Plaintiffs Rodriguez, Standerfer, and Weiser underwent bilateral hip replacements (when means both hips were replaced), which then failed, , and each was awarded personal injury damages ranging from $4 million to $6 million, plus $84 million in punitive damages against Depuy, and $84 million in punitive damages against J&J. Spouses received $1 million in loss of consortium damages, $125,000 in punitive damages against DePuy, and $125,000 in punitive damages against J&J.
Do You Have a Depuy Pinnacle Hip Implant?
The Depuy Pinnacle Hip was originally designed to replace your natural bone “ball-and-socket” with artificial ball-and-socket parts. The Pinnacle was supposed to provide more range of motion and to be more useful to an active group of patients undergoing hip replacement surgery. The Pinnacle system was supposed to give surgeons different options in the materials to be used for the hip replacement: metal-on-metal, or ceramic-on-metal, or other combinations. One of the major complaints against the Pinnacle is that the metal components grind and release metal particles into the body and blood of the patient, often leading to extremely high metals levels.

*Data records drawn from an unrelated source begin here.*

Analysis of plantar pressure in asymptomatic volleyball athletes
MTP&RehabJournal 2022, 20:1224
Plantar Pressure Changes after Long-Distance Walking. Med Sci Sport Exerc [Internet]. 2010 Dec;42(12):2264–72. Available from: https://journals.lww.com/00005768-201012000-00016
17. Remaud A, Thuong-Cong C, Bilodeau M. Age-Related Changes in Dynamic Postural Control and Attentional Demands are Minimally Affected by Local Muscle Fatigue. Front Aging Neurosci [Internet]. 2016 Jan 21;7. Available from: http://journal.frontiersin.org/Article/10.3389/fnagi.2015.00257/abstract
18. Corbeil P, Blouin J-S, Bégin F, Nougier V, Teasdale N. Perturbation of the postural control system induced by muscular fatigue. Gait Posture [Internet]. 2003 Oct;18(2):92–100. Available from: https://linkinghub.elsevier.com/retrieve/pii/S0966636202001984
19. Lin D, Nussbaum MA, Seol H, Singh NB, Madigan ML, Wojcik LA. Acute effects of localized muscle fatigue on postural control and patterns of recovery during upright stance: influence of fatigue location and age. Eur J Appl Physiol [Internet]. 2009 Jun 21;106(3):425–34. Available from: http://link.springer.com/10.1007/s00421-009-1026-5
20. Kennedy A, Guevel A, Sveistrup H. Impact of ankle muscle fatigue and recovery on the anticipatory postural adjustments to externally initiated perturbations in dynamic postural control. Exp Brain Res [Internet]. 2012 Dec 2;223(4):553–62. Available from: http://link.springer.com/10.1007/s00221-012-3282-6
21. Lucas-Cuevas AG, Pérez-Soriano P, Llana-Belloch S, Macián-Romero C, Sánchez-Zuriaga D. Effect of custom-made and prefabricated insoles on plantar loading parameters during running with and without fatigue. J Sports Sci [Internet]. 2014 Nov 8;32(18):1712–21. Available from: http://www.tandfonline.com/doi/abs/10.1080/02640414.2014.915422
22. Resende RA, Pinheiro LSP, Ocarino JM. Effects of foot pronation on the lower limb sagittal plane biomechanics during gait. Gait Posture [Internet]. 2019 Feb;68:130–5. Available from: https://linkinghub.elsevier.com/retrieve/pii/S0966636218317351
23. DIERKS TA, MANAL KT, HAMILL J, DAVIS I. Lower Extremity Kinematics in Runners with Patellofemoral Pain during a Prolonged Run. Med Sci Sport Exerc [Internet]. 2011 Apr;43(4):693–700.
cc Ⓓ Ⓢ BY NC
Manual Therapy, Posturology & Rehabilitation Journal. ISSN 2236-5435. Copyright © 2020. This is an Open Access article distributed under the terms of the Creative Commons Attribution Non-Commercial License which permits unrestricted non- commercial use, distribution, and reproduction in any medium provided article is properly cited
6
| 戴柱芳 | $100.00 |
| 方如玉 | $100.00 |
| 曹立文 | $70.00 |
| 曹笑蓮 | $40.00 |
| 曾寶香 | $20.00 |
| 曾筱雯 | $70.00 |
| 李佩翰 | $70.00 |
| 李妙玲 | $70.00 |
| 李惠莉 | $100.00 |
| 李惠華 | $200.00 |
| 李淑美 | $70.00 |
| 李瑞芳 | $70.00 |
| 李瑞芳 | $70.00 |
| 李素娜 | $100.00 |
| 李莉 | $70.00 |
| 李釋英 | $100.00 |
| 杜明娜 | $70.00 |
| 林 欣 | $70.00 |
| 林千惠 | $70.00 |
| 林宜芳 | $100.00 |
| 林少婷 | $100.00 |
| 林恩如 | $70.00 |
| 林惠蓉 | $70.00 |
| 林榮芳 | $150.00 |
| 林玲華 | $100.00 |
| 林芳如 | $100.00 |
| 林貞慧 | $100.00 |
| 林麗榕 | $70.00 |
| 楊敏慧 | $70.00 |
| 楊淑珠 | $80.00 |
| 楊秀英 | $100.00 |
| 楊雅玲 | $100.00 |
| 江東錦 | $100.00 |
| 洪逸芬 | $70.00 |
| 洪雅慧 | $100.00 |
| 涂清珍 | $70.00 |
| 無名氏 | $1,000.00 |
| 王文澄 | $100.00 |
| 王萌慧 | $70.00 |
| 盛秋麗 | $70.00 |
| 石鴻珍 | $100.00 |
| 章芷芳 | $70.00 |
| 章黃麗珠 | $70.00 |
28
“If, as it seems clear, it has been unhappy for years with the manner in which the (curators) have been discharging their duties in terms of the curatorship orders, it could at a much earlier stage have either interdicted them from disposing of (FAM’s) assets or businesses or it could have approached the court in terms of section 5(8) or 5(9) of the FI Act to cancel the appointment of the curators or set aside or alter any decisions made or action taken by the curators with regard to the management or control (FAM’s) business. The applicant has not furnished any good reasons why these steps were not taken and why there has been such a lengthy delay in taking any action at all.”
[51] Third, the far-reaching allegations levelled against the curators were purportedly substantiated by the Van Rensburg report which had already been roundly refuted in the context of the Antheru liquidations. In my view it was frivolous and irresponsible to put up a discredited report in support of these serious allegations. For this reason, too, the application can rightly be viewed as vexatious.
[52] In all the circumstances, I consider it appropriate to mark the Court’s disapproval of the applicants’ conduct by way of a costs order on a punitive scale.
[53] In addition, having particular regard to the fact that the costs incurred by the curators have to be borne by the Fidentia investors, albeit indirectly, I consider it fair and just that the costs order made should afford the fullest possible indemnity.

Like the Depuy ASR hip, the Depuy Pinnacle hip bypassed the normal pre-market testing for a new medical product through a process known as “510(k).” This process allows a manufacturer to notify the Food and Drug Administration under section 510(k) of the Medical Device Amendments Act of 1976 of its intent to market a device (like an artificial hip) and to explain the device’s “substantial equivalence” to a pre-MDA device. The FDA may then approve the new device for sale in the United States, which it did for the Depuy ASR and Pinnacle, and which I believe is a significant reason for all the injuries and suffering related to failed medical devices.